Courage mon cher ami patriote. vie l lageri libre laique et democratqiue debarassée des Ben bellistes Boumedienistes et Bouteflikistes.
Fraternellement votre
Ce n'est pas a 80 ans que je vais construire mon pays , ce ci nest ni de le goisme ni une démission c est de la sagesse monsieur Naimi.car le melleur service que je peux rendre a ce pays et de laisser les jeunes le construire eux memes et pour eux mêmes selon leurs aspirtions et besoins,tandis que vous vous voulez leur imposer un modele selon votre vision historique personnelle.une maquette ideologique. Ils ont besoin de pain e de logements et surtout d oxygène pour se decompresser de la hogra
Awlidi a Quelqun l’irrévérence n’a rien à voir avec mon épiderme nagh la peau de mon cul. Nighakthid iyakène c’est juste parce que nekini d’izzane. Donc même si un glissement descendait larv3a nagh thakharvouzdth plus bas que le niveau de la mer ça ne changerait rien. Nekini ad qimagh d’izzane, c’est biologique.

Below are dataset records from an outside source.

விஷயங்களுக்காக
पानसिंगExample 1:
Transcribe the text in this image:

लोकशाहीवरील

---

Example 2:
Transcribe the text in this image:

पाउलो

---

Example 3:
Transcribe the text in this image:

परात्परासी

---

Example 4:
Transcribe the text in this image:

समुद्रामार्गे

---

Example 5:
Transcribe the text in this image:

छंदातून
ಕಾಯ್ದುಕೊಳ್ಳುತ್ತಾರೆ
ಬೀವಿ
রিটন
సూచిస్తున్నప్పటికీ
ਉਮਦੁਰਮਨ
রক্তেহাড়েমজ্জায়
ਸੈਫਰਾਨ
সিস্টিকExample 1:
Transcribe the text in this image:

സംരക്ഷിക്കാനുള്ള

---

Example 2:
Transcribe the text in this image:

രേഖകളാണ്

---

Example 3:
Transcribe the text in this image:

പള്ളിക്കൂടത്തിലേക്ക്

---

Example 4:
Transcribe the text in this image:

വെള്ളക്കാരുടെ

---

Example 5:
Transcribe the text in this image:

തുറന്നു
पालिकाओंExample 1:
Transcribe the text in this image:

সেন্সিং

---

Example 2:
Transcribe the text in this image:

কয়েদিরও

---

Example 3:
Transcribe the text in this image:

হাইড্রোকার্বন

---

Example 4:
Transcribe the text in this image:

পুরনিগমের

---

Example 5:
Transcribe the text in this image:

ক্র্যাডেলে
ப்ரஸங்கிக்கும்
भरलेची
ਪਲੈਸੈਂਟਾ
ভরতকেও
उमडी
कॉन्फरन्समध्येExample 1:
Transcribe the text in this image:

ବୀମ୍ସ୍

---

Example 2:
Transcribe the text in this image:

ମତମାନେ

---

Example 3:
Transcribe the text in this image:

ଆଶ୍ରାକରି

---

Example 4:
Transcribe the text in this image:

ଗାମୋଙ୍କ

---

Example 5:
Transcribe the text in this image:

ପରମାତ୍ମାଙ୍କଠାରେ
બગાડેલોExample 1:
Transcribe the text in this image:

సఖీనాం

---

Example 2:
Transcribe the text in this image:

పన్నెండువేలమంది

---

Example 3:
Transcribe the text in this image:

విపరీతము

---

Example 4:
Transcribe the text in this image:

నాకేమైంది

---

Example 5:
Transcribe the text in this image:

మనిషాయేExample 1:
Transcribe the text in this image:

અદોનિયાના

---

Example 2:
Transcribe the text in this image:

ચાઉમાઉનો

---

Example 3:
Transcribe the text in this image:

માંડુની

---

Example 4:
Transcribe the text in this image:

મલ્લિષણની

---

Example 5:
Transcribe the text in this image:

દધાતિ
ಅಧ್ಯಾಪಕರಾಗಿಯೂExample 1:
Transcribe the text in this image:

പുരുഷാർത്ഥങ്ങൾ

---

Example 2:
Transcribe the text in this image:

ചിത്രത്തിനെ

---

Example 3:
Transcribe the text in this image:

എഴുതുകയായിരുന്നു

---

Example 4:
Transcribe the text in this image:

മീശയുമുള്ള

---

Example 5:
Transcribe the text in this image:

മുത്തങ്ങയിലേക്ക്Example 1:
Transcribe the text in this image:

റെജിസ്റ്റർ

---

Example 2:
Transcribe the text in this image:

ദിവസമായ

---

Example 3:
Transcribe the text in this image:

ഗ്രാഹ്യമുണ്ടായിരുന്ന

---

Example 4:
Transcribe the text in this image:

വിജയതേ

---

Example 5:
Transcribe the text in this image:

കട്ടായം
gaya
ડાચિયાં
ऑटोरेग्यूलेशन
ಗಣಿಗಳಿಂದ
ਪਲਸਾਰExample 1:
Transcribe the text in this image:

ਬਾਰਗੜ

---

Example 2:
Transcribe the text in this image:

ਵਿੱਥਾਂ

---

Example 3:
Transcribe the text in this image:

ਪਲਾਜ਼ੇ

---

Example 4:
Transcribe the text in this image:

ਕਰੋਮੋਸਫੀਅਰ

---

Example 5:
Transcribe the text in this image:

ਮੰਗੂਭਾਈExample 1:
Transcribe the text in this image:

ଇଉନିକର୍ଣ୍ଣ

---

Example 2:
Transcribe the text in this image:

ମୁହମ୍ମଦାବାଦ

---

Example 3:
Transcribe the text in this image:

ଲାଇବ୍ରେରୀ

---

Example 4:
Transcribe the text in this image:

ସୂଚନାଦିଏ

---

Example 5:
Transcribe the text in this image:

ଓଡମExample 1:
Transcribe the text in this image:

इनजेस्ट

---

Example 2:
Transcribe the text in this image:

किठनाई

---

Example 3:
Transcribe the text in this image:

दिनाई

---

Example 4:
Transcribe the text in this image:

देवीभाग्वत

Après dis-mwa ya3ni si tikouni un seul intellectuel algérien qui ne t’a pas barbé nagh qui t’en a mis plein les yeux ? Cite-mwa un seul intellectuel algérien qui zuce zété cité , lui ,par ceux e lwi il cite à longueur de lignes ?
Je n’ai pas dit qu’il ne faut pas lire les livres , nagh il ne faut pas ikouti Cheb Khaled, nagh il ne faut pas les évoquer.

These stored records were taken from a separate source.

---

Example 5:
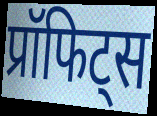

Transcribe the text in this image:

प्रॉफिट्सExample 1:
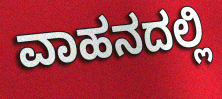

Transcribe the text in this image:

ವಾಹನದಲ್ಲಿ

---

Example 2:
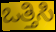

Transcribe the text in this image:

ಒತ್ತಿಸಿ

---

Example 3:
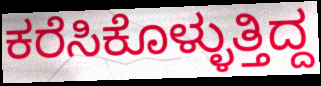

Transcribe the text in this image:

ಕರೆಸಿಕೊಳ್ಳುತ್ತಿದ್ದ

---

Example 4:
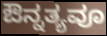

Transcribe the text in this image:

ಔನ್ನತ್ಯವೂ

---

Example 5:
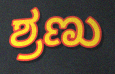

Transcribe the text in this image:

ಶ್ರಣು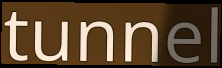
tunnel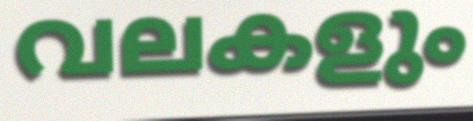
വലകളും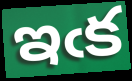
ఇఁక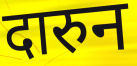
दारुन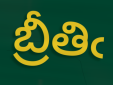
బ్రీతిఁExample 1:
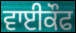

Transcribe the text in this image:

ਵਾਈਕੌਫ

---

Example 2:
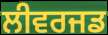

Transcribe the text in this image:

ਲੀਵਰਜਡ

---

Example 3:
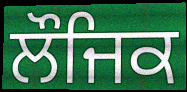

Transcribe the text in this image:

ਲੌਜਿਕ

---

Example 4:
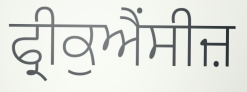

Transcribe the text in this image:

ਫ੍ਰੀਕੁਐਂਸੀਜ਼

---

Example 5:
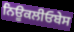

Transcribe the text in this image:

ਨਿਊਕਲੀਓਬੇਸ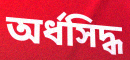
অর্ধসিদ্ধ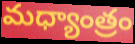
మధ్యాంత్రంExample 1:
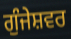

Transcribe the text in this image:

ਗੁੰਜੇਸ਼ਵਰ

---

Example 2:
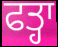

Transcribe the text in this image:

ਫਤ੍ਹਾ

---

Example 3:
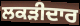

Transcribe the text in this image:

ਲਕੜੀਦਾਰ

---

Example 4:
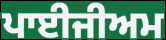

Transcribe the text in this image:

ਪਾਈਜੀਅਮ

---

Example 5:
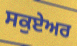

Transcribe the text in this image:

ਸਕੁਏਅਰ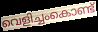
വെളിച്ചംകൊണ്ട്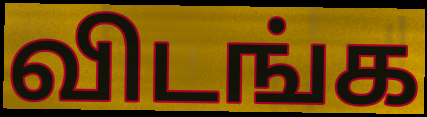
விடங்க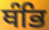
ਥੰਭਿ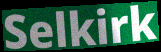
Selkirk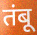
तंबूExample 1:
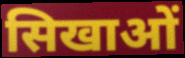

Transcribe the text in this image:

सिखाओं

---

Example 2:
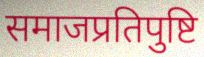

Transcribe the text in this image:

समाजप्रतिपुष्टि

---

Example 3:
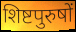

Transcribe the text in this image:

शिष्टपुरुषों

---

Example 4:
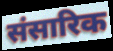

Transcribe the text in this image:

संसारिक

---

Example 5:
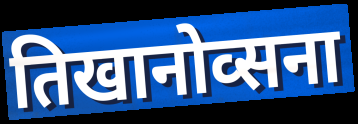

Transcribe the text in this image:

तिखानोव्सना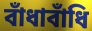
বাঁধাবাঁধি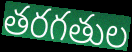
తరగతుల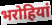
भरोहियांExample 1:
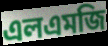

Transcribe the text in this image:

এলএমজি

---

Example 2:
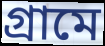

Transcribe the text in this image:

গ্রামে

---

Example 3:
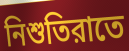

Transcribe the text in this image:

নিশুতিরাতে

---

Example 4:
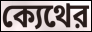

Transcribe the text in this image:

ক্যেথের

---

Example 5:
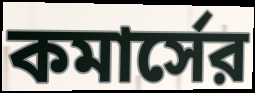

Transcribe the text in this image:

কমার্সের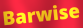
BarwiseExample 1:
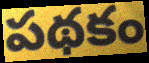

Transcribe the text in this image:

పథకం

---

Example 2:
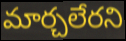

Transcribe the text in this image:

మార్చలేరని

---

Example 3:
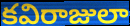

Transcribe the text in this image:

కవిరాజులా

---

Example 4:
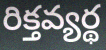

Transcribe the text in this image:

రిక్తవ్యర్థ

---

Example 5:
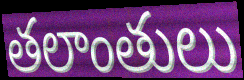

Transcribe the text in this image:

తలాంతులుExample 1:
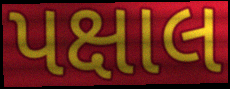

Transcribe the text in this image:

પક્ષાલ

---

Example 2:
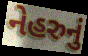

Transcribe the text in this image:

નેહરુનું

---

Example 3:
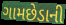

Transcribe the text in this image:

ગામછેડાની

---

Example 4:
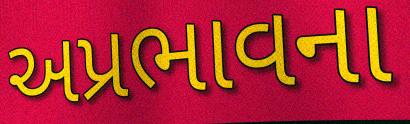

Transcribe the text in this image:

અપ્રભાવના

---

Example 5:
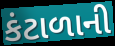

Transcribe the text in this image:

કંટાળાની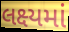
લક્ષ્યમાં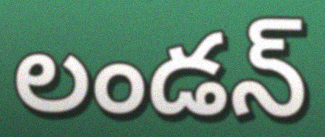
లండన్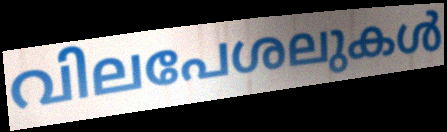
വിലപേശലുകൾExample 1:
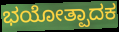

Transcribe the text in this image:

ಭಯೋತ್ಪಾದಕ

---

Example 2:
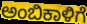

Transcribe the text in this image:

ಅಂಬಿಕಾಳಿಗೆ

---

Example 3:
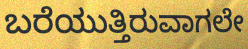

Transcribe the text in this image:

ಬರೆಯುತ್ತಿರುವಾಗಲೇ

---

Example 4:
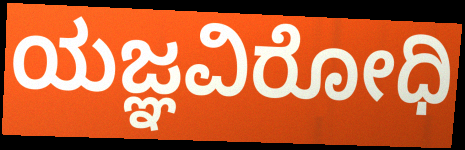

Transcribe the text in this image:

ಯಜ್ಞವಿರೋಧಿ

Nekini quand j’évoque Aragon nagh Chabba zehwaniya, ce n’est pas pour dire que je suis un grand érudit, mais pour spliki que les mots ne sont pas de mwa.
Donc ivomyou que je ne monte pas au minbar.
Comme disait De Gaulle : JHe vous ai compris, c'est dégager le clan de Oudjeda et installer le clan kabyle particulièrement le Mak. Vous devriez vous mettre le doigt dans les deux yeux car les algériens ne sont pas aussi fou pour accepter des plus raciste que le FN de gouverner l'Algérie musulmane. le jour où vous reviendrez de votre mère patrie la France Vos et votre ami Benali dans votre second pays de le reconstruire alors ramenez surtout avec vous vos harkis pour balayer et le clan de Oujda et le peuple Algérien.
@ Moh arwal Bonjour.
Oppalà!! Il est à constater que la galeuse "barbichette" habituelle pollueuse de débats sur le présent forum par épandage de dogmes "momohitains" et d'insultes à tous les non arabes de la terre, vient de sortir des bois. Elle veut participer au débat, Bienvenu!!! Après s'être, comme à son habitude, masturbé vigoureusement le gras qui lui fait fonction de cervelle, elle s'adresse à toi Moh Arwal
pour nous expliquer à nous tous, que, comme "Diigoule" a compris les "brailleurs" pieds noirs, elle aussi a compris la manœuvre. Elle est convaincue que le colon nouveau lui fait, depusi 62, moins mal au "C" qu'une éventuelle futur gouvernance MAKiste. Au fond, elle a quelque part raison. Car si le MAK s'aventure réellement à prétendre gérer toutes les chèvres d'Algérie semblables à ce spécimen, il peut être rassuré qu'il va droit dans le mur. Pour éviter de déborder sur des débats stériles, je demeure sur le constat incontournable de "de-moudjahidisation" imminente et profonde. Pour celà, il faut commencer par crever les pneumatiques de la "charetta" de Zeralda. Salutations. Rabah Benali.